Ähnlich kritisch äußerte sich auch die Deutsche Industrie- und Handelskammer (DIHK) zu den Brüsseler Plänen. „Ein Tabu für die deutsche Wirtschaft sind dagegen im Notfallmodus bislang vorgesehene neue Bürokratie- und Offenlegungspflichten, die zusätzliche Belastungen für Unternehmen bedeuten.“, heißt es in einer Stellungnahme. Das gelte erst recht für gravierende Eingriffe in die unternehmerische Freiheit, mit denen die EU die Unternehmen zur Produktion oder Priorisierung der Produktion bestimmter Güter zwingen oder Exporte außerhalb der EU unterbinden will. Unternehmen hätten gerade während der Pandemie bewiesen, dass sie in Notsituationen auf freiwilliger Basis schnell auf die Produktion von notwendigen Produkten wie Schutzausrüstung und Desinfektionsmittel umstellen, sofern die Materialien verfügbar sind.
Unternehmen können besser mit Knappheit umgehen als Behörden
Gerade erst haben sich auch mit Matthias Kullas, Fachbereichsleiter, und Lukas Harta, wissenschaftlicher Referent am „Centrum für Europäische Politik“, zwei Experten zu den Plänen der EU geäußert. In einem Beitrag für das Mediennetzwerk „Euractiv“ stellen beide das Binnenmarktnotfallinstrument auf den Prüfstand und kommen zum Ergebnis, dass die geplanten Regelungen – entgegen der ursprünglichen Absicht – Lieferengpässe und Preisrallyes auslösen könnten.
Lieferengpässe, so argumentieren Kullas und Harta, ließen sich auch in einer Marktwirtschaft nie vermeiden. Unternehmen hätten aber in der Vergangenheit schnell reagiert und ihre Lieferketten angepasst. „Die EU-Kommission ist nicht besser darin, Ereignisse vorherzusehen, die die Lieferkette stören könnten, als Millionen von Unternehmen.“, schreiben die Experten weiter. Dass Unternehmen besser geeignet seien als Behörden, mit Knappheiten umzugehen, hätten die Erfahrungen Europas nach dem Zweiten Weltkrieg sehr deutlich gezeigt.

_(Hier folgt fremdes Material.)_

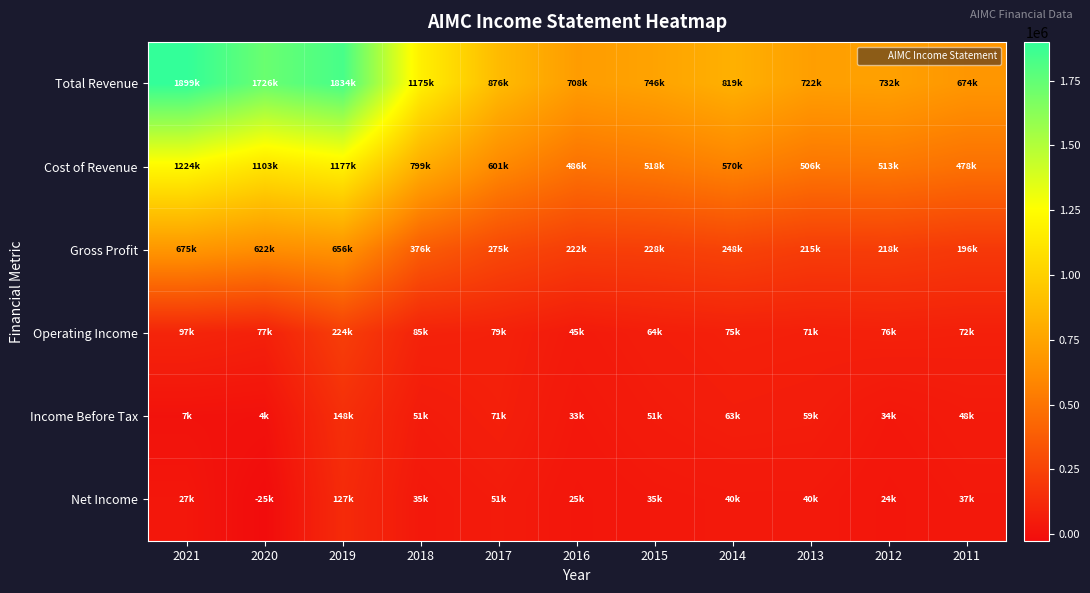

Which series has the widest spread of values?

Total Revenue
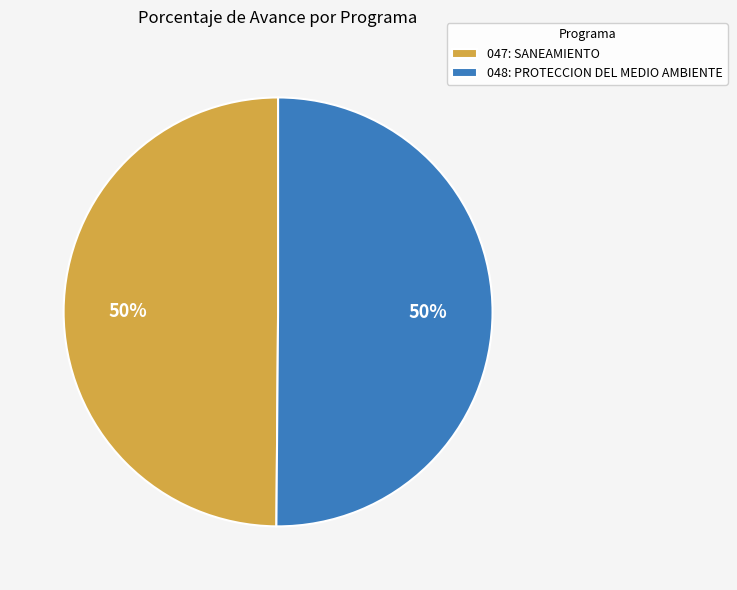

What is the ratio of the value at 047: SANEAMIENTO to the value at 048: PROTECCION DEL MEDIO AMBIENTE?

1.0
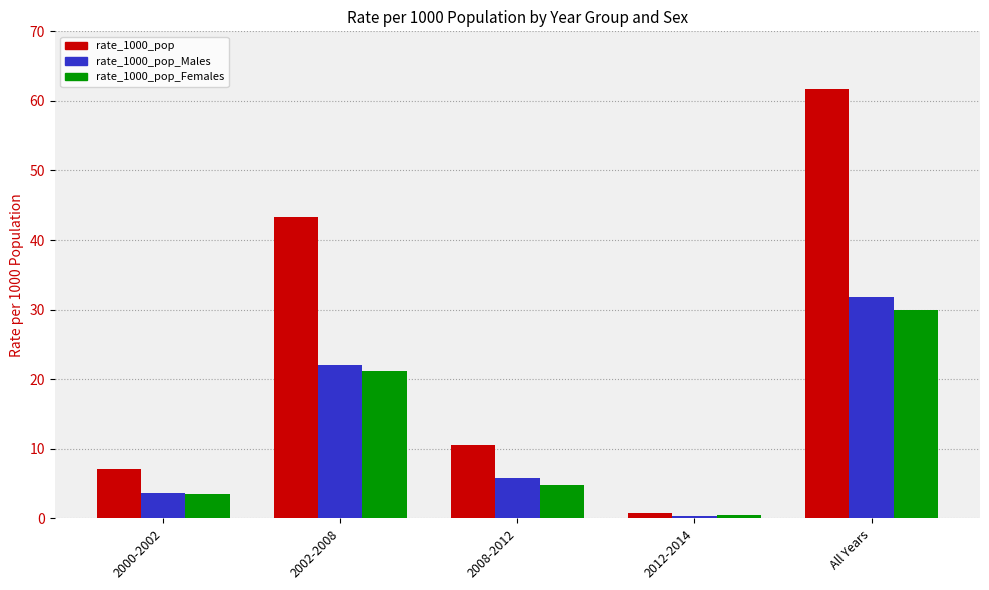

Count the number of data series in this chart.

3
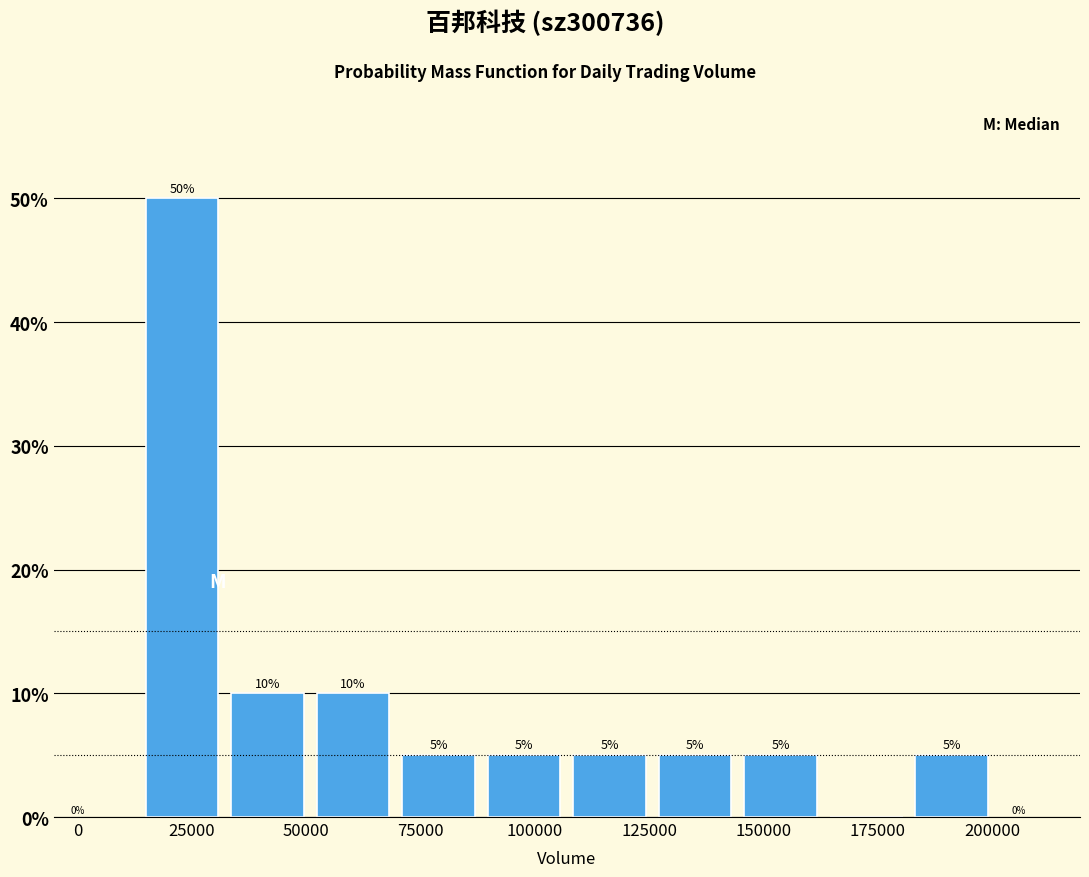

Read against the x-axis, roughly where is the centre of the tallest bar?

25000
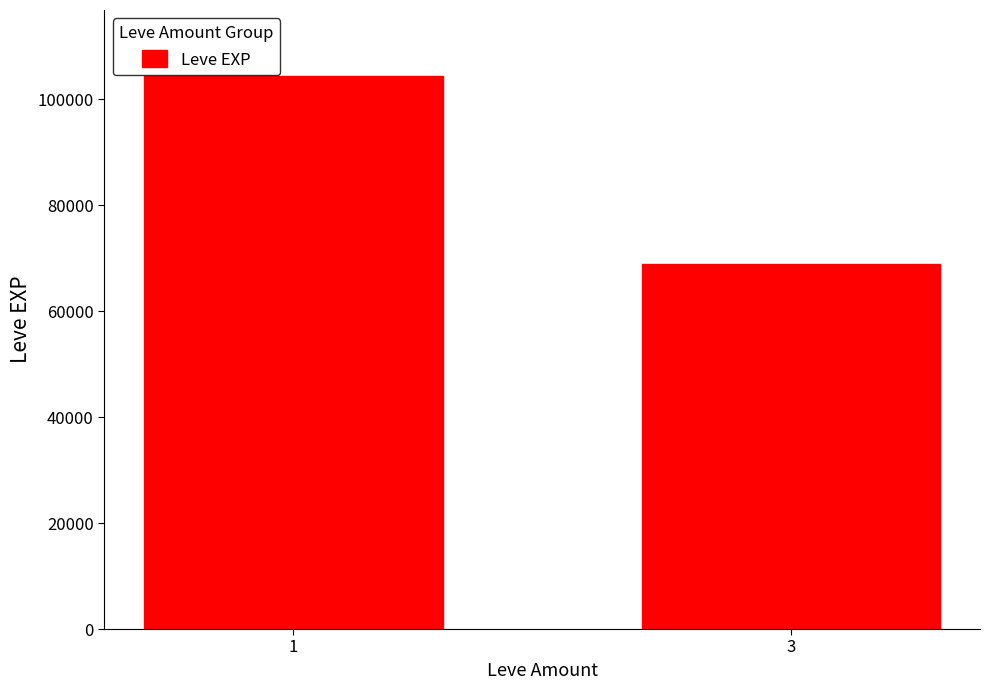

Reading left to right, list all the values displayed in this chart.

104350	68860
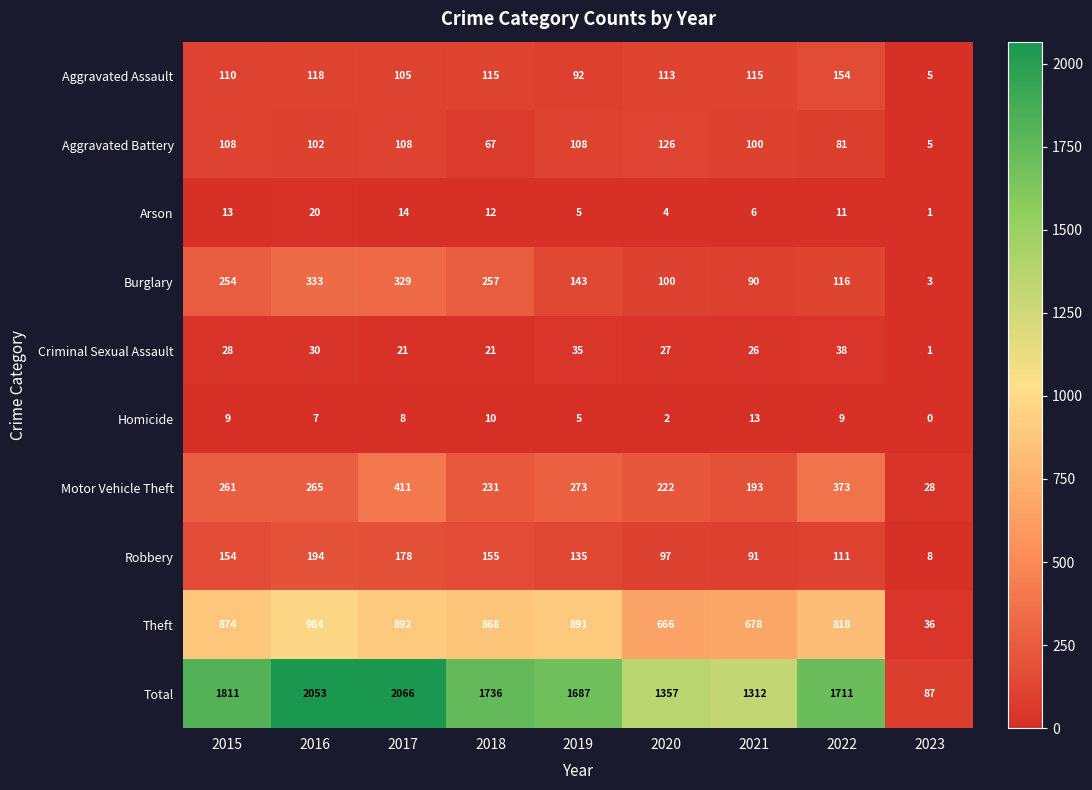

What is the difference between the second highest and minimum values in the Robbery series?

170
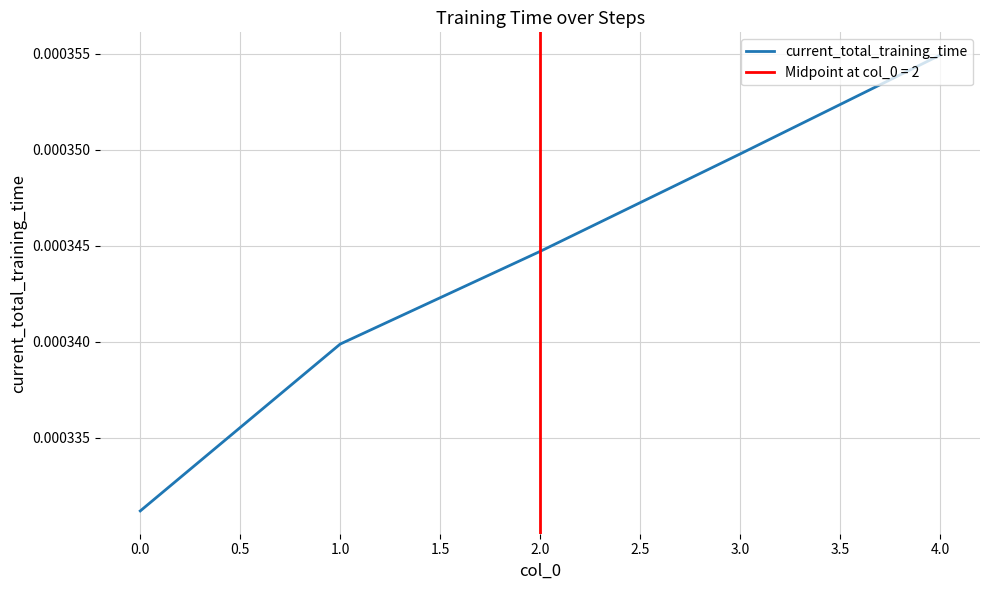

Which has a higher value, 1.0 or 4.0?

4.0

Das geplante Gesetz könnte im geringsten Fall zu Bürokratie, Preiserhöhungen und Lieferengpässen führen. Durch den geplanten Eingriff in die unternehmerische Freiheit entstünden Marktverzerrungen. Bestimmte Unternehmen würden vorrangig behandelt, während andere ihre Aufträge zurückstellen müssten. Die benachteiligten Unternehmen würden dafür noch nicht einmal entschädigt. Das geplante Gesetz stelle klar, dass Unternehmen, die vorrangige Aufträge annehmen, nicht für Vertragsverletzungen haftbar gemacht werden können. Die entstehenden Kosten, so der Plan, sollen dann von der öffentlichen Hand – also vom Steuerzahler – bezahlt werden.
Damit die Pläne tatsächlich Gesetzeskraft erlangen, müssen sowohl das Europaparlament als auch der EU-Ministerrat zustimmen. Dort befindet sich der Entwurf im Moment in der Abstimmung.